There’s no way Barack Obama would have appeared on Fox Wednesday night in a sit-down interview with Bret Baier had not the President’s health care bill been in serious trouble. Things must be really bad, even with all the legislative legerdemain being cooked up by Pelosi and company. The interview itself was testy with Baer doing relatively well, I thought. Nevertheless, the President was able to filibuster away from answering most of the questions. But whoever “won,” I doubt it changed many minds at this point; everybody’s already so disgusted with the process. (I was amused by the competition between Baer and Obama over the number of emails they received. When Baer claimed 18000 for Fox, Obama felt he had to best him with 40000 a day to the White House.)
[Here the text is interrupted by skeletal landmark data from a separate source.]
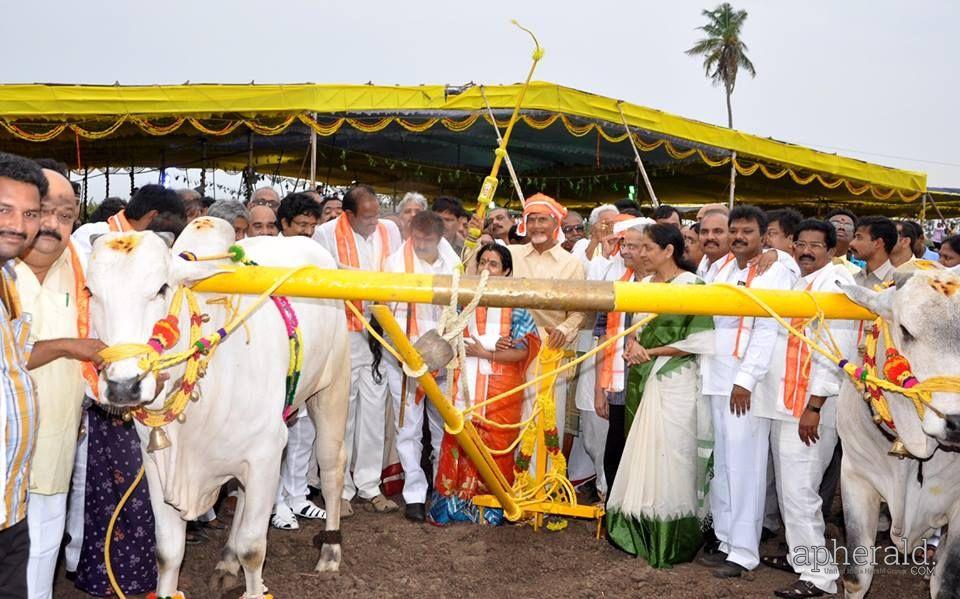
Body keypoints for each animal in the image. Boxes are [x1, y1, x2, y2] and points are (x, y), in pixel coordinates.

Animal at [88, 219, 350, 599]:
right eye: (91, 292)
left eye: (162, 288)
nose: (124, 385)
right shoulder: (157, 464)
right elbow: (167, 552)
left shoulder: (266, 454)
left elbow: (253, 548)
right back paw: (227, 560)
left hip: (332, 389)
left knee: (332, 468)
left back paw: (330, 552)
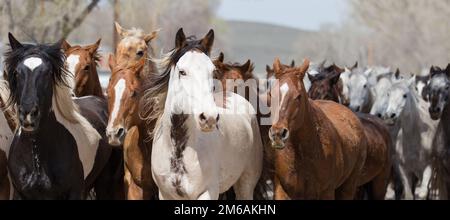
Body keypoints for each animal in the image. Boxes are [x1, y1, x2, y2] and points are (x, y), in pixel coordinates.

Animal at [3, 33, 124, 200]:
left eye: (48, 73)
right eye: (16, 72)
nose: (28, 114)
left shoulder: (75, 192)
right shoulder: (20, 194)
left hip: (104, 184)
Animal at [144, 28, 264, 199]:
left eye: (212, 72)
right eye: (182, 72)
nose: (209, 118)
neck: (179, 150)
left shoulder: (208, 192)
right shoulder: (165, 194)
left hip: (245, 184)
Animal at [268, 58, 368, 199]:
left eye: (298, 96)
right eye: (271, 94)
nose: (278, 133)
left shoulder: (327, 192)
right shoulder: (282, 190)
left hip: (349, 185)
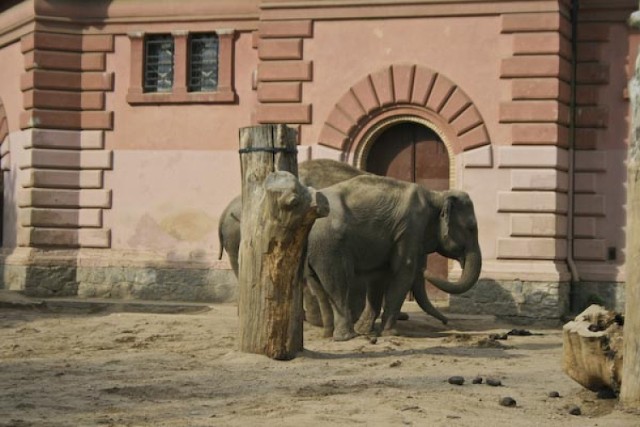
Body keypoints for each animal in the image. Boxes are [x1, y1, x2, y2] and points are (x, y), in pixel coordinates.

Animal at [304, 174, 480, 342]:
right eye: (471, 228)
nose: (446, 322)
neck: (436, 196)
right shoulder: (410, 229)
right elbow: (404, 271)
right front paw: (391, 333)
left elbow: (378, 277)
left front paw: (365, 330)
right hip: (329, 246)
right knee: (339, 284)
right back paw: (347, 337)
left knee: (319, 288)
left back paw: (328, 335)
When you think over the last year, it’s clear Obama has some of the most inept advisers in recent presidential history. Allowing him to risk his entire presidency on a global overhaul of health care – when an incremental overhaul could have been had simply for the asking – seems absurd politics, win or lose. It also isn’t worth that much in the grand scheme of things – other than the obvious, increasing the amount of the economy under government control. The nostalgia for marxism inherent in it all this almost pathetic. Don’t these people live in the real world?
And yet we have had virtually nothing but health care for the last twelve months. When Obama pops up to in the foreign policy sphere, you’re surprised to see him there. What does Iran have to do with health care? (Well, there’s nuclear fallout. That’s a health issue.) His reply on Iran at the end of Baer’s interview seemed almost perfunctory. He insisted he was wrangling other countries in opposition to the mullahs’ nukes. But we know it’s not true. He’s not really interested in that. What keeps Obama up at night is the House health care vote, member by member by member by member. Heaven help us.